Le rafiot pourrait être plus polluant que prévu

En plus des résidus de pétrole, le bateau échoué sur les rives de Beauharnois pourrait contenir du mercure, de l’amiante, et des BPC, selon un rapport déposé mercredi. Et son démantèlement pourrait encore prendre plusieurs mois.

«L’opération sera très délicate, il y a de très grands risques que tous ces polluants souvent présents dans les bateaux finissent dans l’eau», affirme Daniel Green, chef adjoint du Parti vert du Canada.

«Je ne peux pas comprendre pourquoi on l’a laissé dans le fleuve depuis cinq ans, ça me dépasse!» lâche-t-il

Le rapport du groupe de travail sur le sort du navire et dont le Journal a obtenu copie recommande qu’il soit démantelé sur place en réalisant une cale sèche avec des remblais.

La décision reviendra au fédéral, mais le maire de la municipalité, Claude Haineault, dit avoir obtenu l’assurance de Marc Garneau, ministre des Transports, que cette solution sera retenue.

Catastrophe appréhendée

La question demeure toutefois de savoir quand ce démantèlement aura lieu puisque plusieurs autres étapes doivent encore être franchies. Pendant ce temps, l’épave risque de chavirer ce qui pourrait entraîner un déversement des hydrocarbures qu’il contient.

«À moyen terme, il serait probable d’observer des relâchements ponctuels en lien avec des bris de tuyauterie et de machinerie. La plus forte probabilité serait qu’un tuyau fende sous l’effet du gel/dégel», peut-on lire dans le rapport.

«De plus, considérant l’année de construction du navire, il y a présence potentielle de mercure, d’amiante, de BPC et d’autres polluants dans le navire. Il est difficile de quantifier la quantité de ces polluants», est-il écrit.

On apprend aussi que l’état de la coque est en train de se dégrader. Depuis 2011, le maire Haineault craint une catastrophe environnementale et demande des actions du fédéral et du provincial.

Avant de démanteler le navire, des études sur la procédure, les coûts, l’échéancier et les impacts environnementaux devront être réalisées.

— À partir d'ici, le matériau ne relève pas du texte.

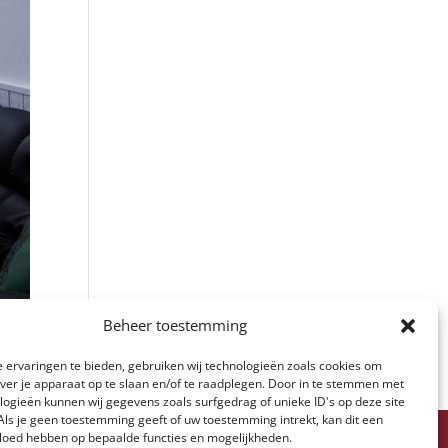
Beheer toestemming
ken
→
 ervaringen te bieden, gebruiken wij technologieën zoals cookies om
over je apparaat op te slaan en/of te raadplegen. Door in te stemmen met
logieën kunnen wij gegevens zoals surfgedrag of unieke ID's op deze site
Als je geen toestemming geeft of uw toestemming intrekt, kan dit een
uriname
vloed hebben op bepaalde functies en mogelijkheden.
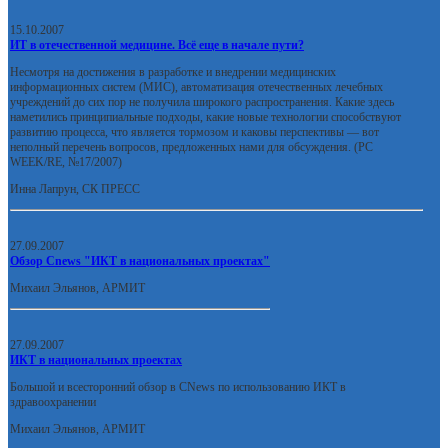
15.10.2007
ИТ в отечественной медицине. Всё еще в начале пути?
Несмотря на достижения в разработке и внедрении медицинских
информационных систем (МИС), автоматизация отечественных лечебных
учреждений до сих пор не получила широкого распространения. Какие здесь
наметились принципиальные подходы, какие новые технологии способствуют
развитию процесса, что является тормозом и каковы перспективы — вот
неполный перечень вопросов, предложенных нами для обсуждения. (PC
WEEK/RE, №17/2007)
Инна Лапрун, СК ПРЕСС
27.09.2007
Обзор Cnews "ИКТ в национальных проектах"
Михаил Эльянов, АРМИТ
27.09.2007
ИКТ в национальных проектах
Большой и всесторонний обзор в CNews по использованию ИКТ в
здравоохранении
Михаил Эльянов, АРМИТ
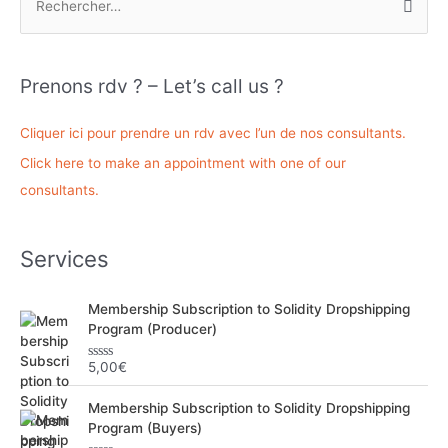
e
c
h
Prenons rdv ? – Let’s call us ?
e
r
Cliquer ici pour prendre un rdv avec l’un de nos consultants.
c
Click here to make an appointment with one of our
h
consultants.
e
r
Services
:
Membership Subscription to Solidity Dropshipping
Program (Producer)
5,00
€
N
o
t
Membership Subscription to Solidity Dropshipping
e
0
Program (Buyers)
s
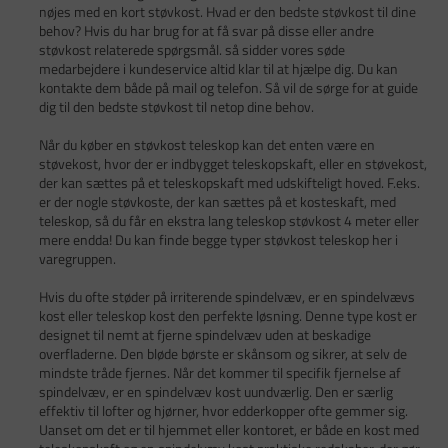
nøjes med en kort støvkost. Hvad er den bedste støvkost til dine
behov? Hvis du har brug for at få svar på disse eller andre
støvkost relaterede spørgsmål. så sidder vores søde
medarbejdere i kundeservice altid klar til at hjælpe dig. Du kan
kontakte dem både på mail og telefon. Så vil de sørge for at guide
dig til den bedste støvkost til netop dine behov.
Når du køber en støvkost teleskop kan det enten være en
støvekost, hvor der er indbygget teleskopskaft, eller en støvekost,
der kan sættes på et teleskopskaft med udskifteligt hoved. F.eks.
er der nogle støvkoste, der kan sættes på et kosteskaft, med
teleskop, så du får en ekstra lang teleskop støvkost 4 meter eller
mere endda! Du kan finde begge typer støvkost teleskop her i
varegruppen.
Hvis du ofte støder på irriterende spindelvæv, er en spindelvævs
kost eller teleskop kost den perfekte løsning. Denne type kost er
designet til nemt at fjerne spindelvæv uden at beskadige
overfladerne. Den bløde børste er skånsom og sikrer, at selv de
mindste tråde fjernes. Når det kommer til specifik fjernelse af
spindelvæv, er en spindelvæv kost uundværlig. Den er særlig
effektiv til lofter og hjørner, hvor edderkopper ofte gemmer sig.
Uanset om det er til hjemmet eller kontoret, er både en kost med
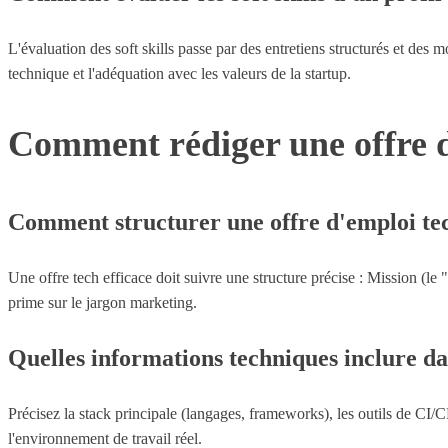
L'évaluation des soft skills passe par des entretiens structurés et d
technique et l'adéquation avec les valeurs de la startup.
Comment rédiger une offre d’e
Comment structurer une offre d'emploi tec
Une offre tech efficace doit suivre une structure précise : Mission (le
prime sur le jargon marketing.
Quelles informations techniques inclure d
Précisez la stack principale (langages, frameworks), les outils de CI/C
l'environnement de travail réel.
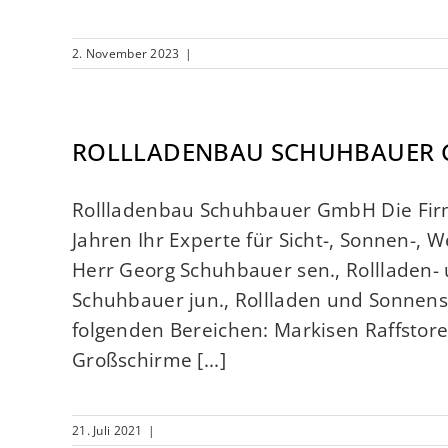
2. November 2023
|
ROLLLADENBAU SCHUHBAUER
Rollladenbau Schuhbauer GmbH Die Firm
Jahren Ihr Experte für Sicht-, Sonnen-, 
Herr Georg Schuhbauer sen., Rollladen- 
Schuhbauer jun., Rollladen und Sonnensc
folgenden Bereichen: Markisen Raffstore
Großschirme [...]
21. Juli 2021
|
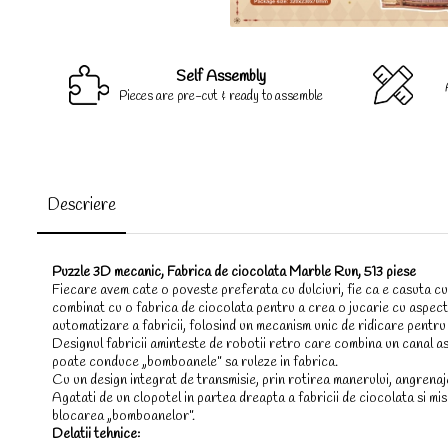
Self Assembly
Pieces are pre-cut & ready to assemble
Descriere
Puzzle 3D mecanic, Fabrica de ciocolata Marble Run, 513 piese
Fiecare avem cate o poveste preferata cu dulciuri, fie ca e casuta c
combinat cu o fabrica de ciocolata pentru a crea o jucarie cu aspect r
automatizare a fabricii, folosind un mecanism unic de ridicare pentru
Designul fabricii aminteste de robotii retro care combina un canal as
poate conduce „bomboanele” sa ruleze in fabrica.
Cu un design integrat de transmisie, prin rotirea manerului, angrenaje
Agatati de un clopotel in partea dreapta a fabricii de ciocolata si mis
blocarea „bomboanelor”.
Delatii tehnice:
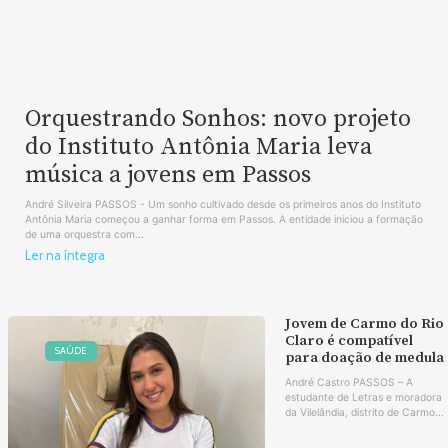
Orquestrando Sonhos: novo projeto
do Instituto Antônia Maria leva
música a jovens em Passos
André Silveira PASSOS - Um sonho cultivado desde os primeiros anos do Instituto
Antônia Maria começou a ganhar forma em Passos. A entidade iniciou a formação
de uma orquestra com...
Ler na íntegra
Jovem de Carmo do Rio
Claro é compatível
SAÚDE
para doação de medula
André Castro PASSOS – A
estudante de Letras e moradora
da Vilelândia, distrito de Carmo...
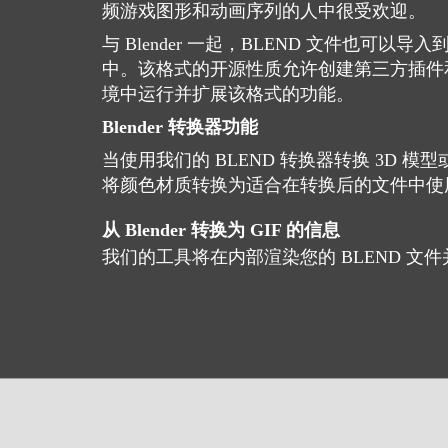
频游戏图形和动画序列的人中很受欢迎。
与 Blender 一起，BLEND 文件也可以导
中。该格式的开源性质允许创建第三方插件和脚本
境中运行并扩展该格式的功能。
Blender 转换器功能
当使用我们的 BLEND 转换器转换 3D 
将颜色材质转换为适合在转换后的文件中使
从 Blender 转换为 GIF 的信息
我们的工具将在内部渲染您的 BLEND 文件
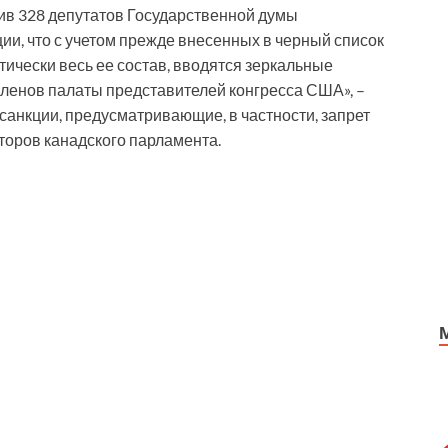
ив 328 депутатов Государственной думы
и, что с учетом прежде внесенных в черный список
ически весь ее состав, вводятся зеркальные
ленов палаты представителей конгресса США», –
 санкции, предусматривающие, в частности, запрет
аторов канадского парламента.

Le ministère de L’Environnement du Québec devra aussi émettre un certificat d’autorisation, souligne le rapport

«Arrêtez de jaser pis faites-le!» a martelé le maire qui craint que Québec ne fasse ralentir le processus.

Le ministre de l’Environnement David Heurtel a déclaré mercredi qu’il ne demandera pas d’étude d’impact.

En raison des délais, le comité demande un plan pour la sécurité du navire. La garde côtière a accordé des contrats cette semaine aux entreprises Groupe Océan et Veolia pour stabiliser le bateau.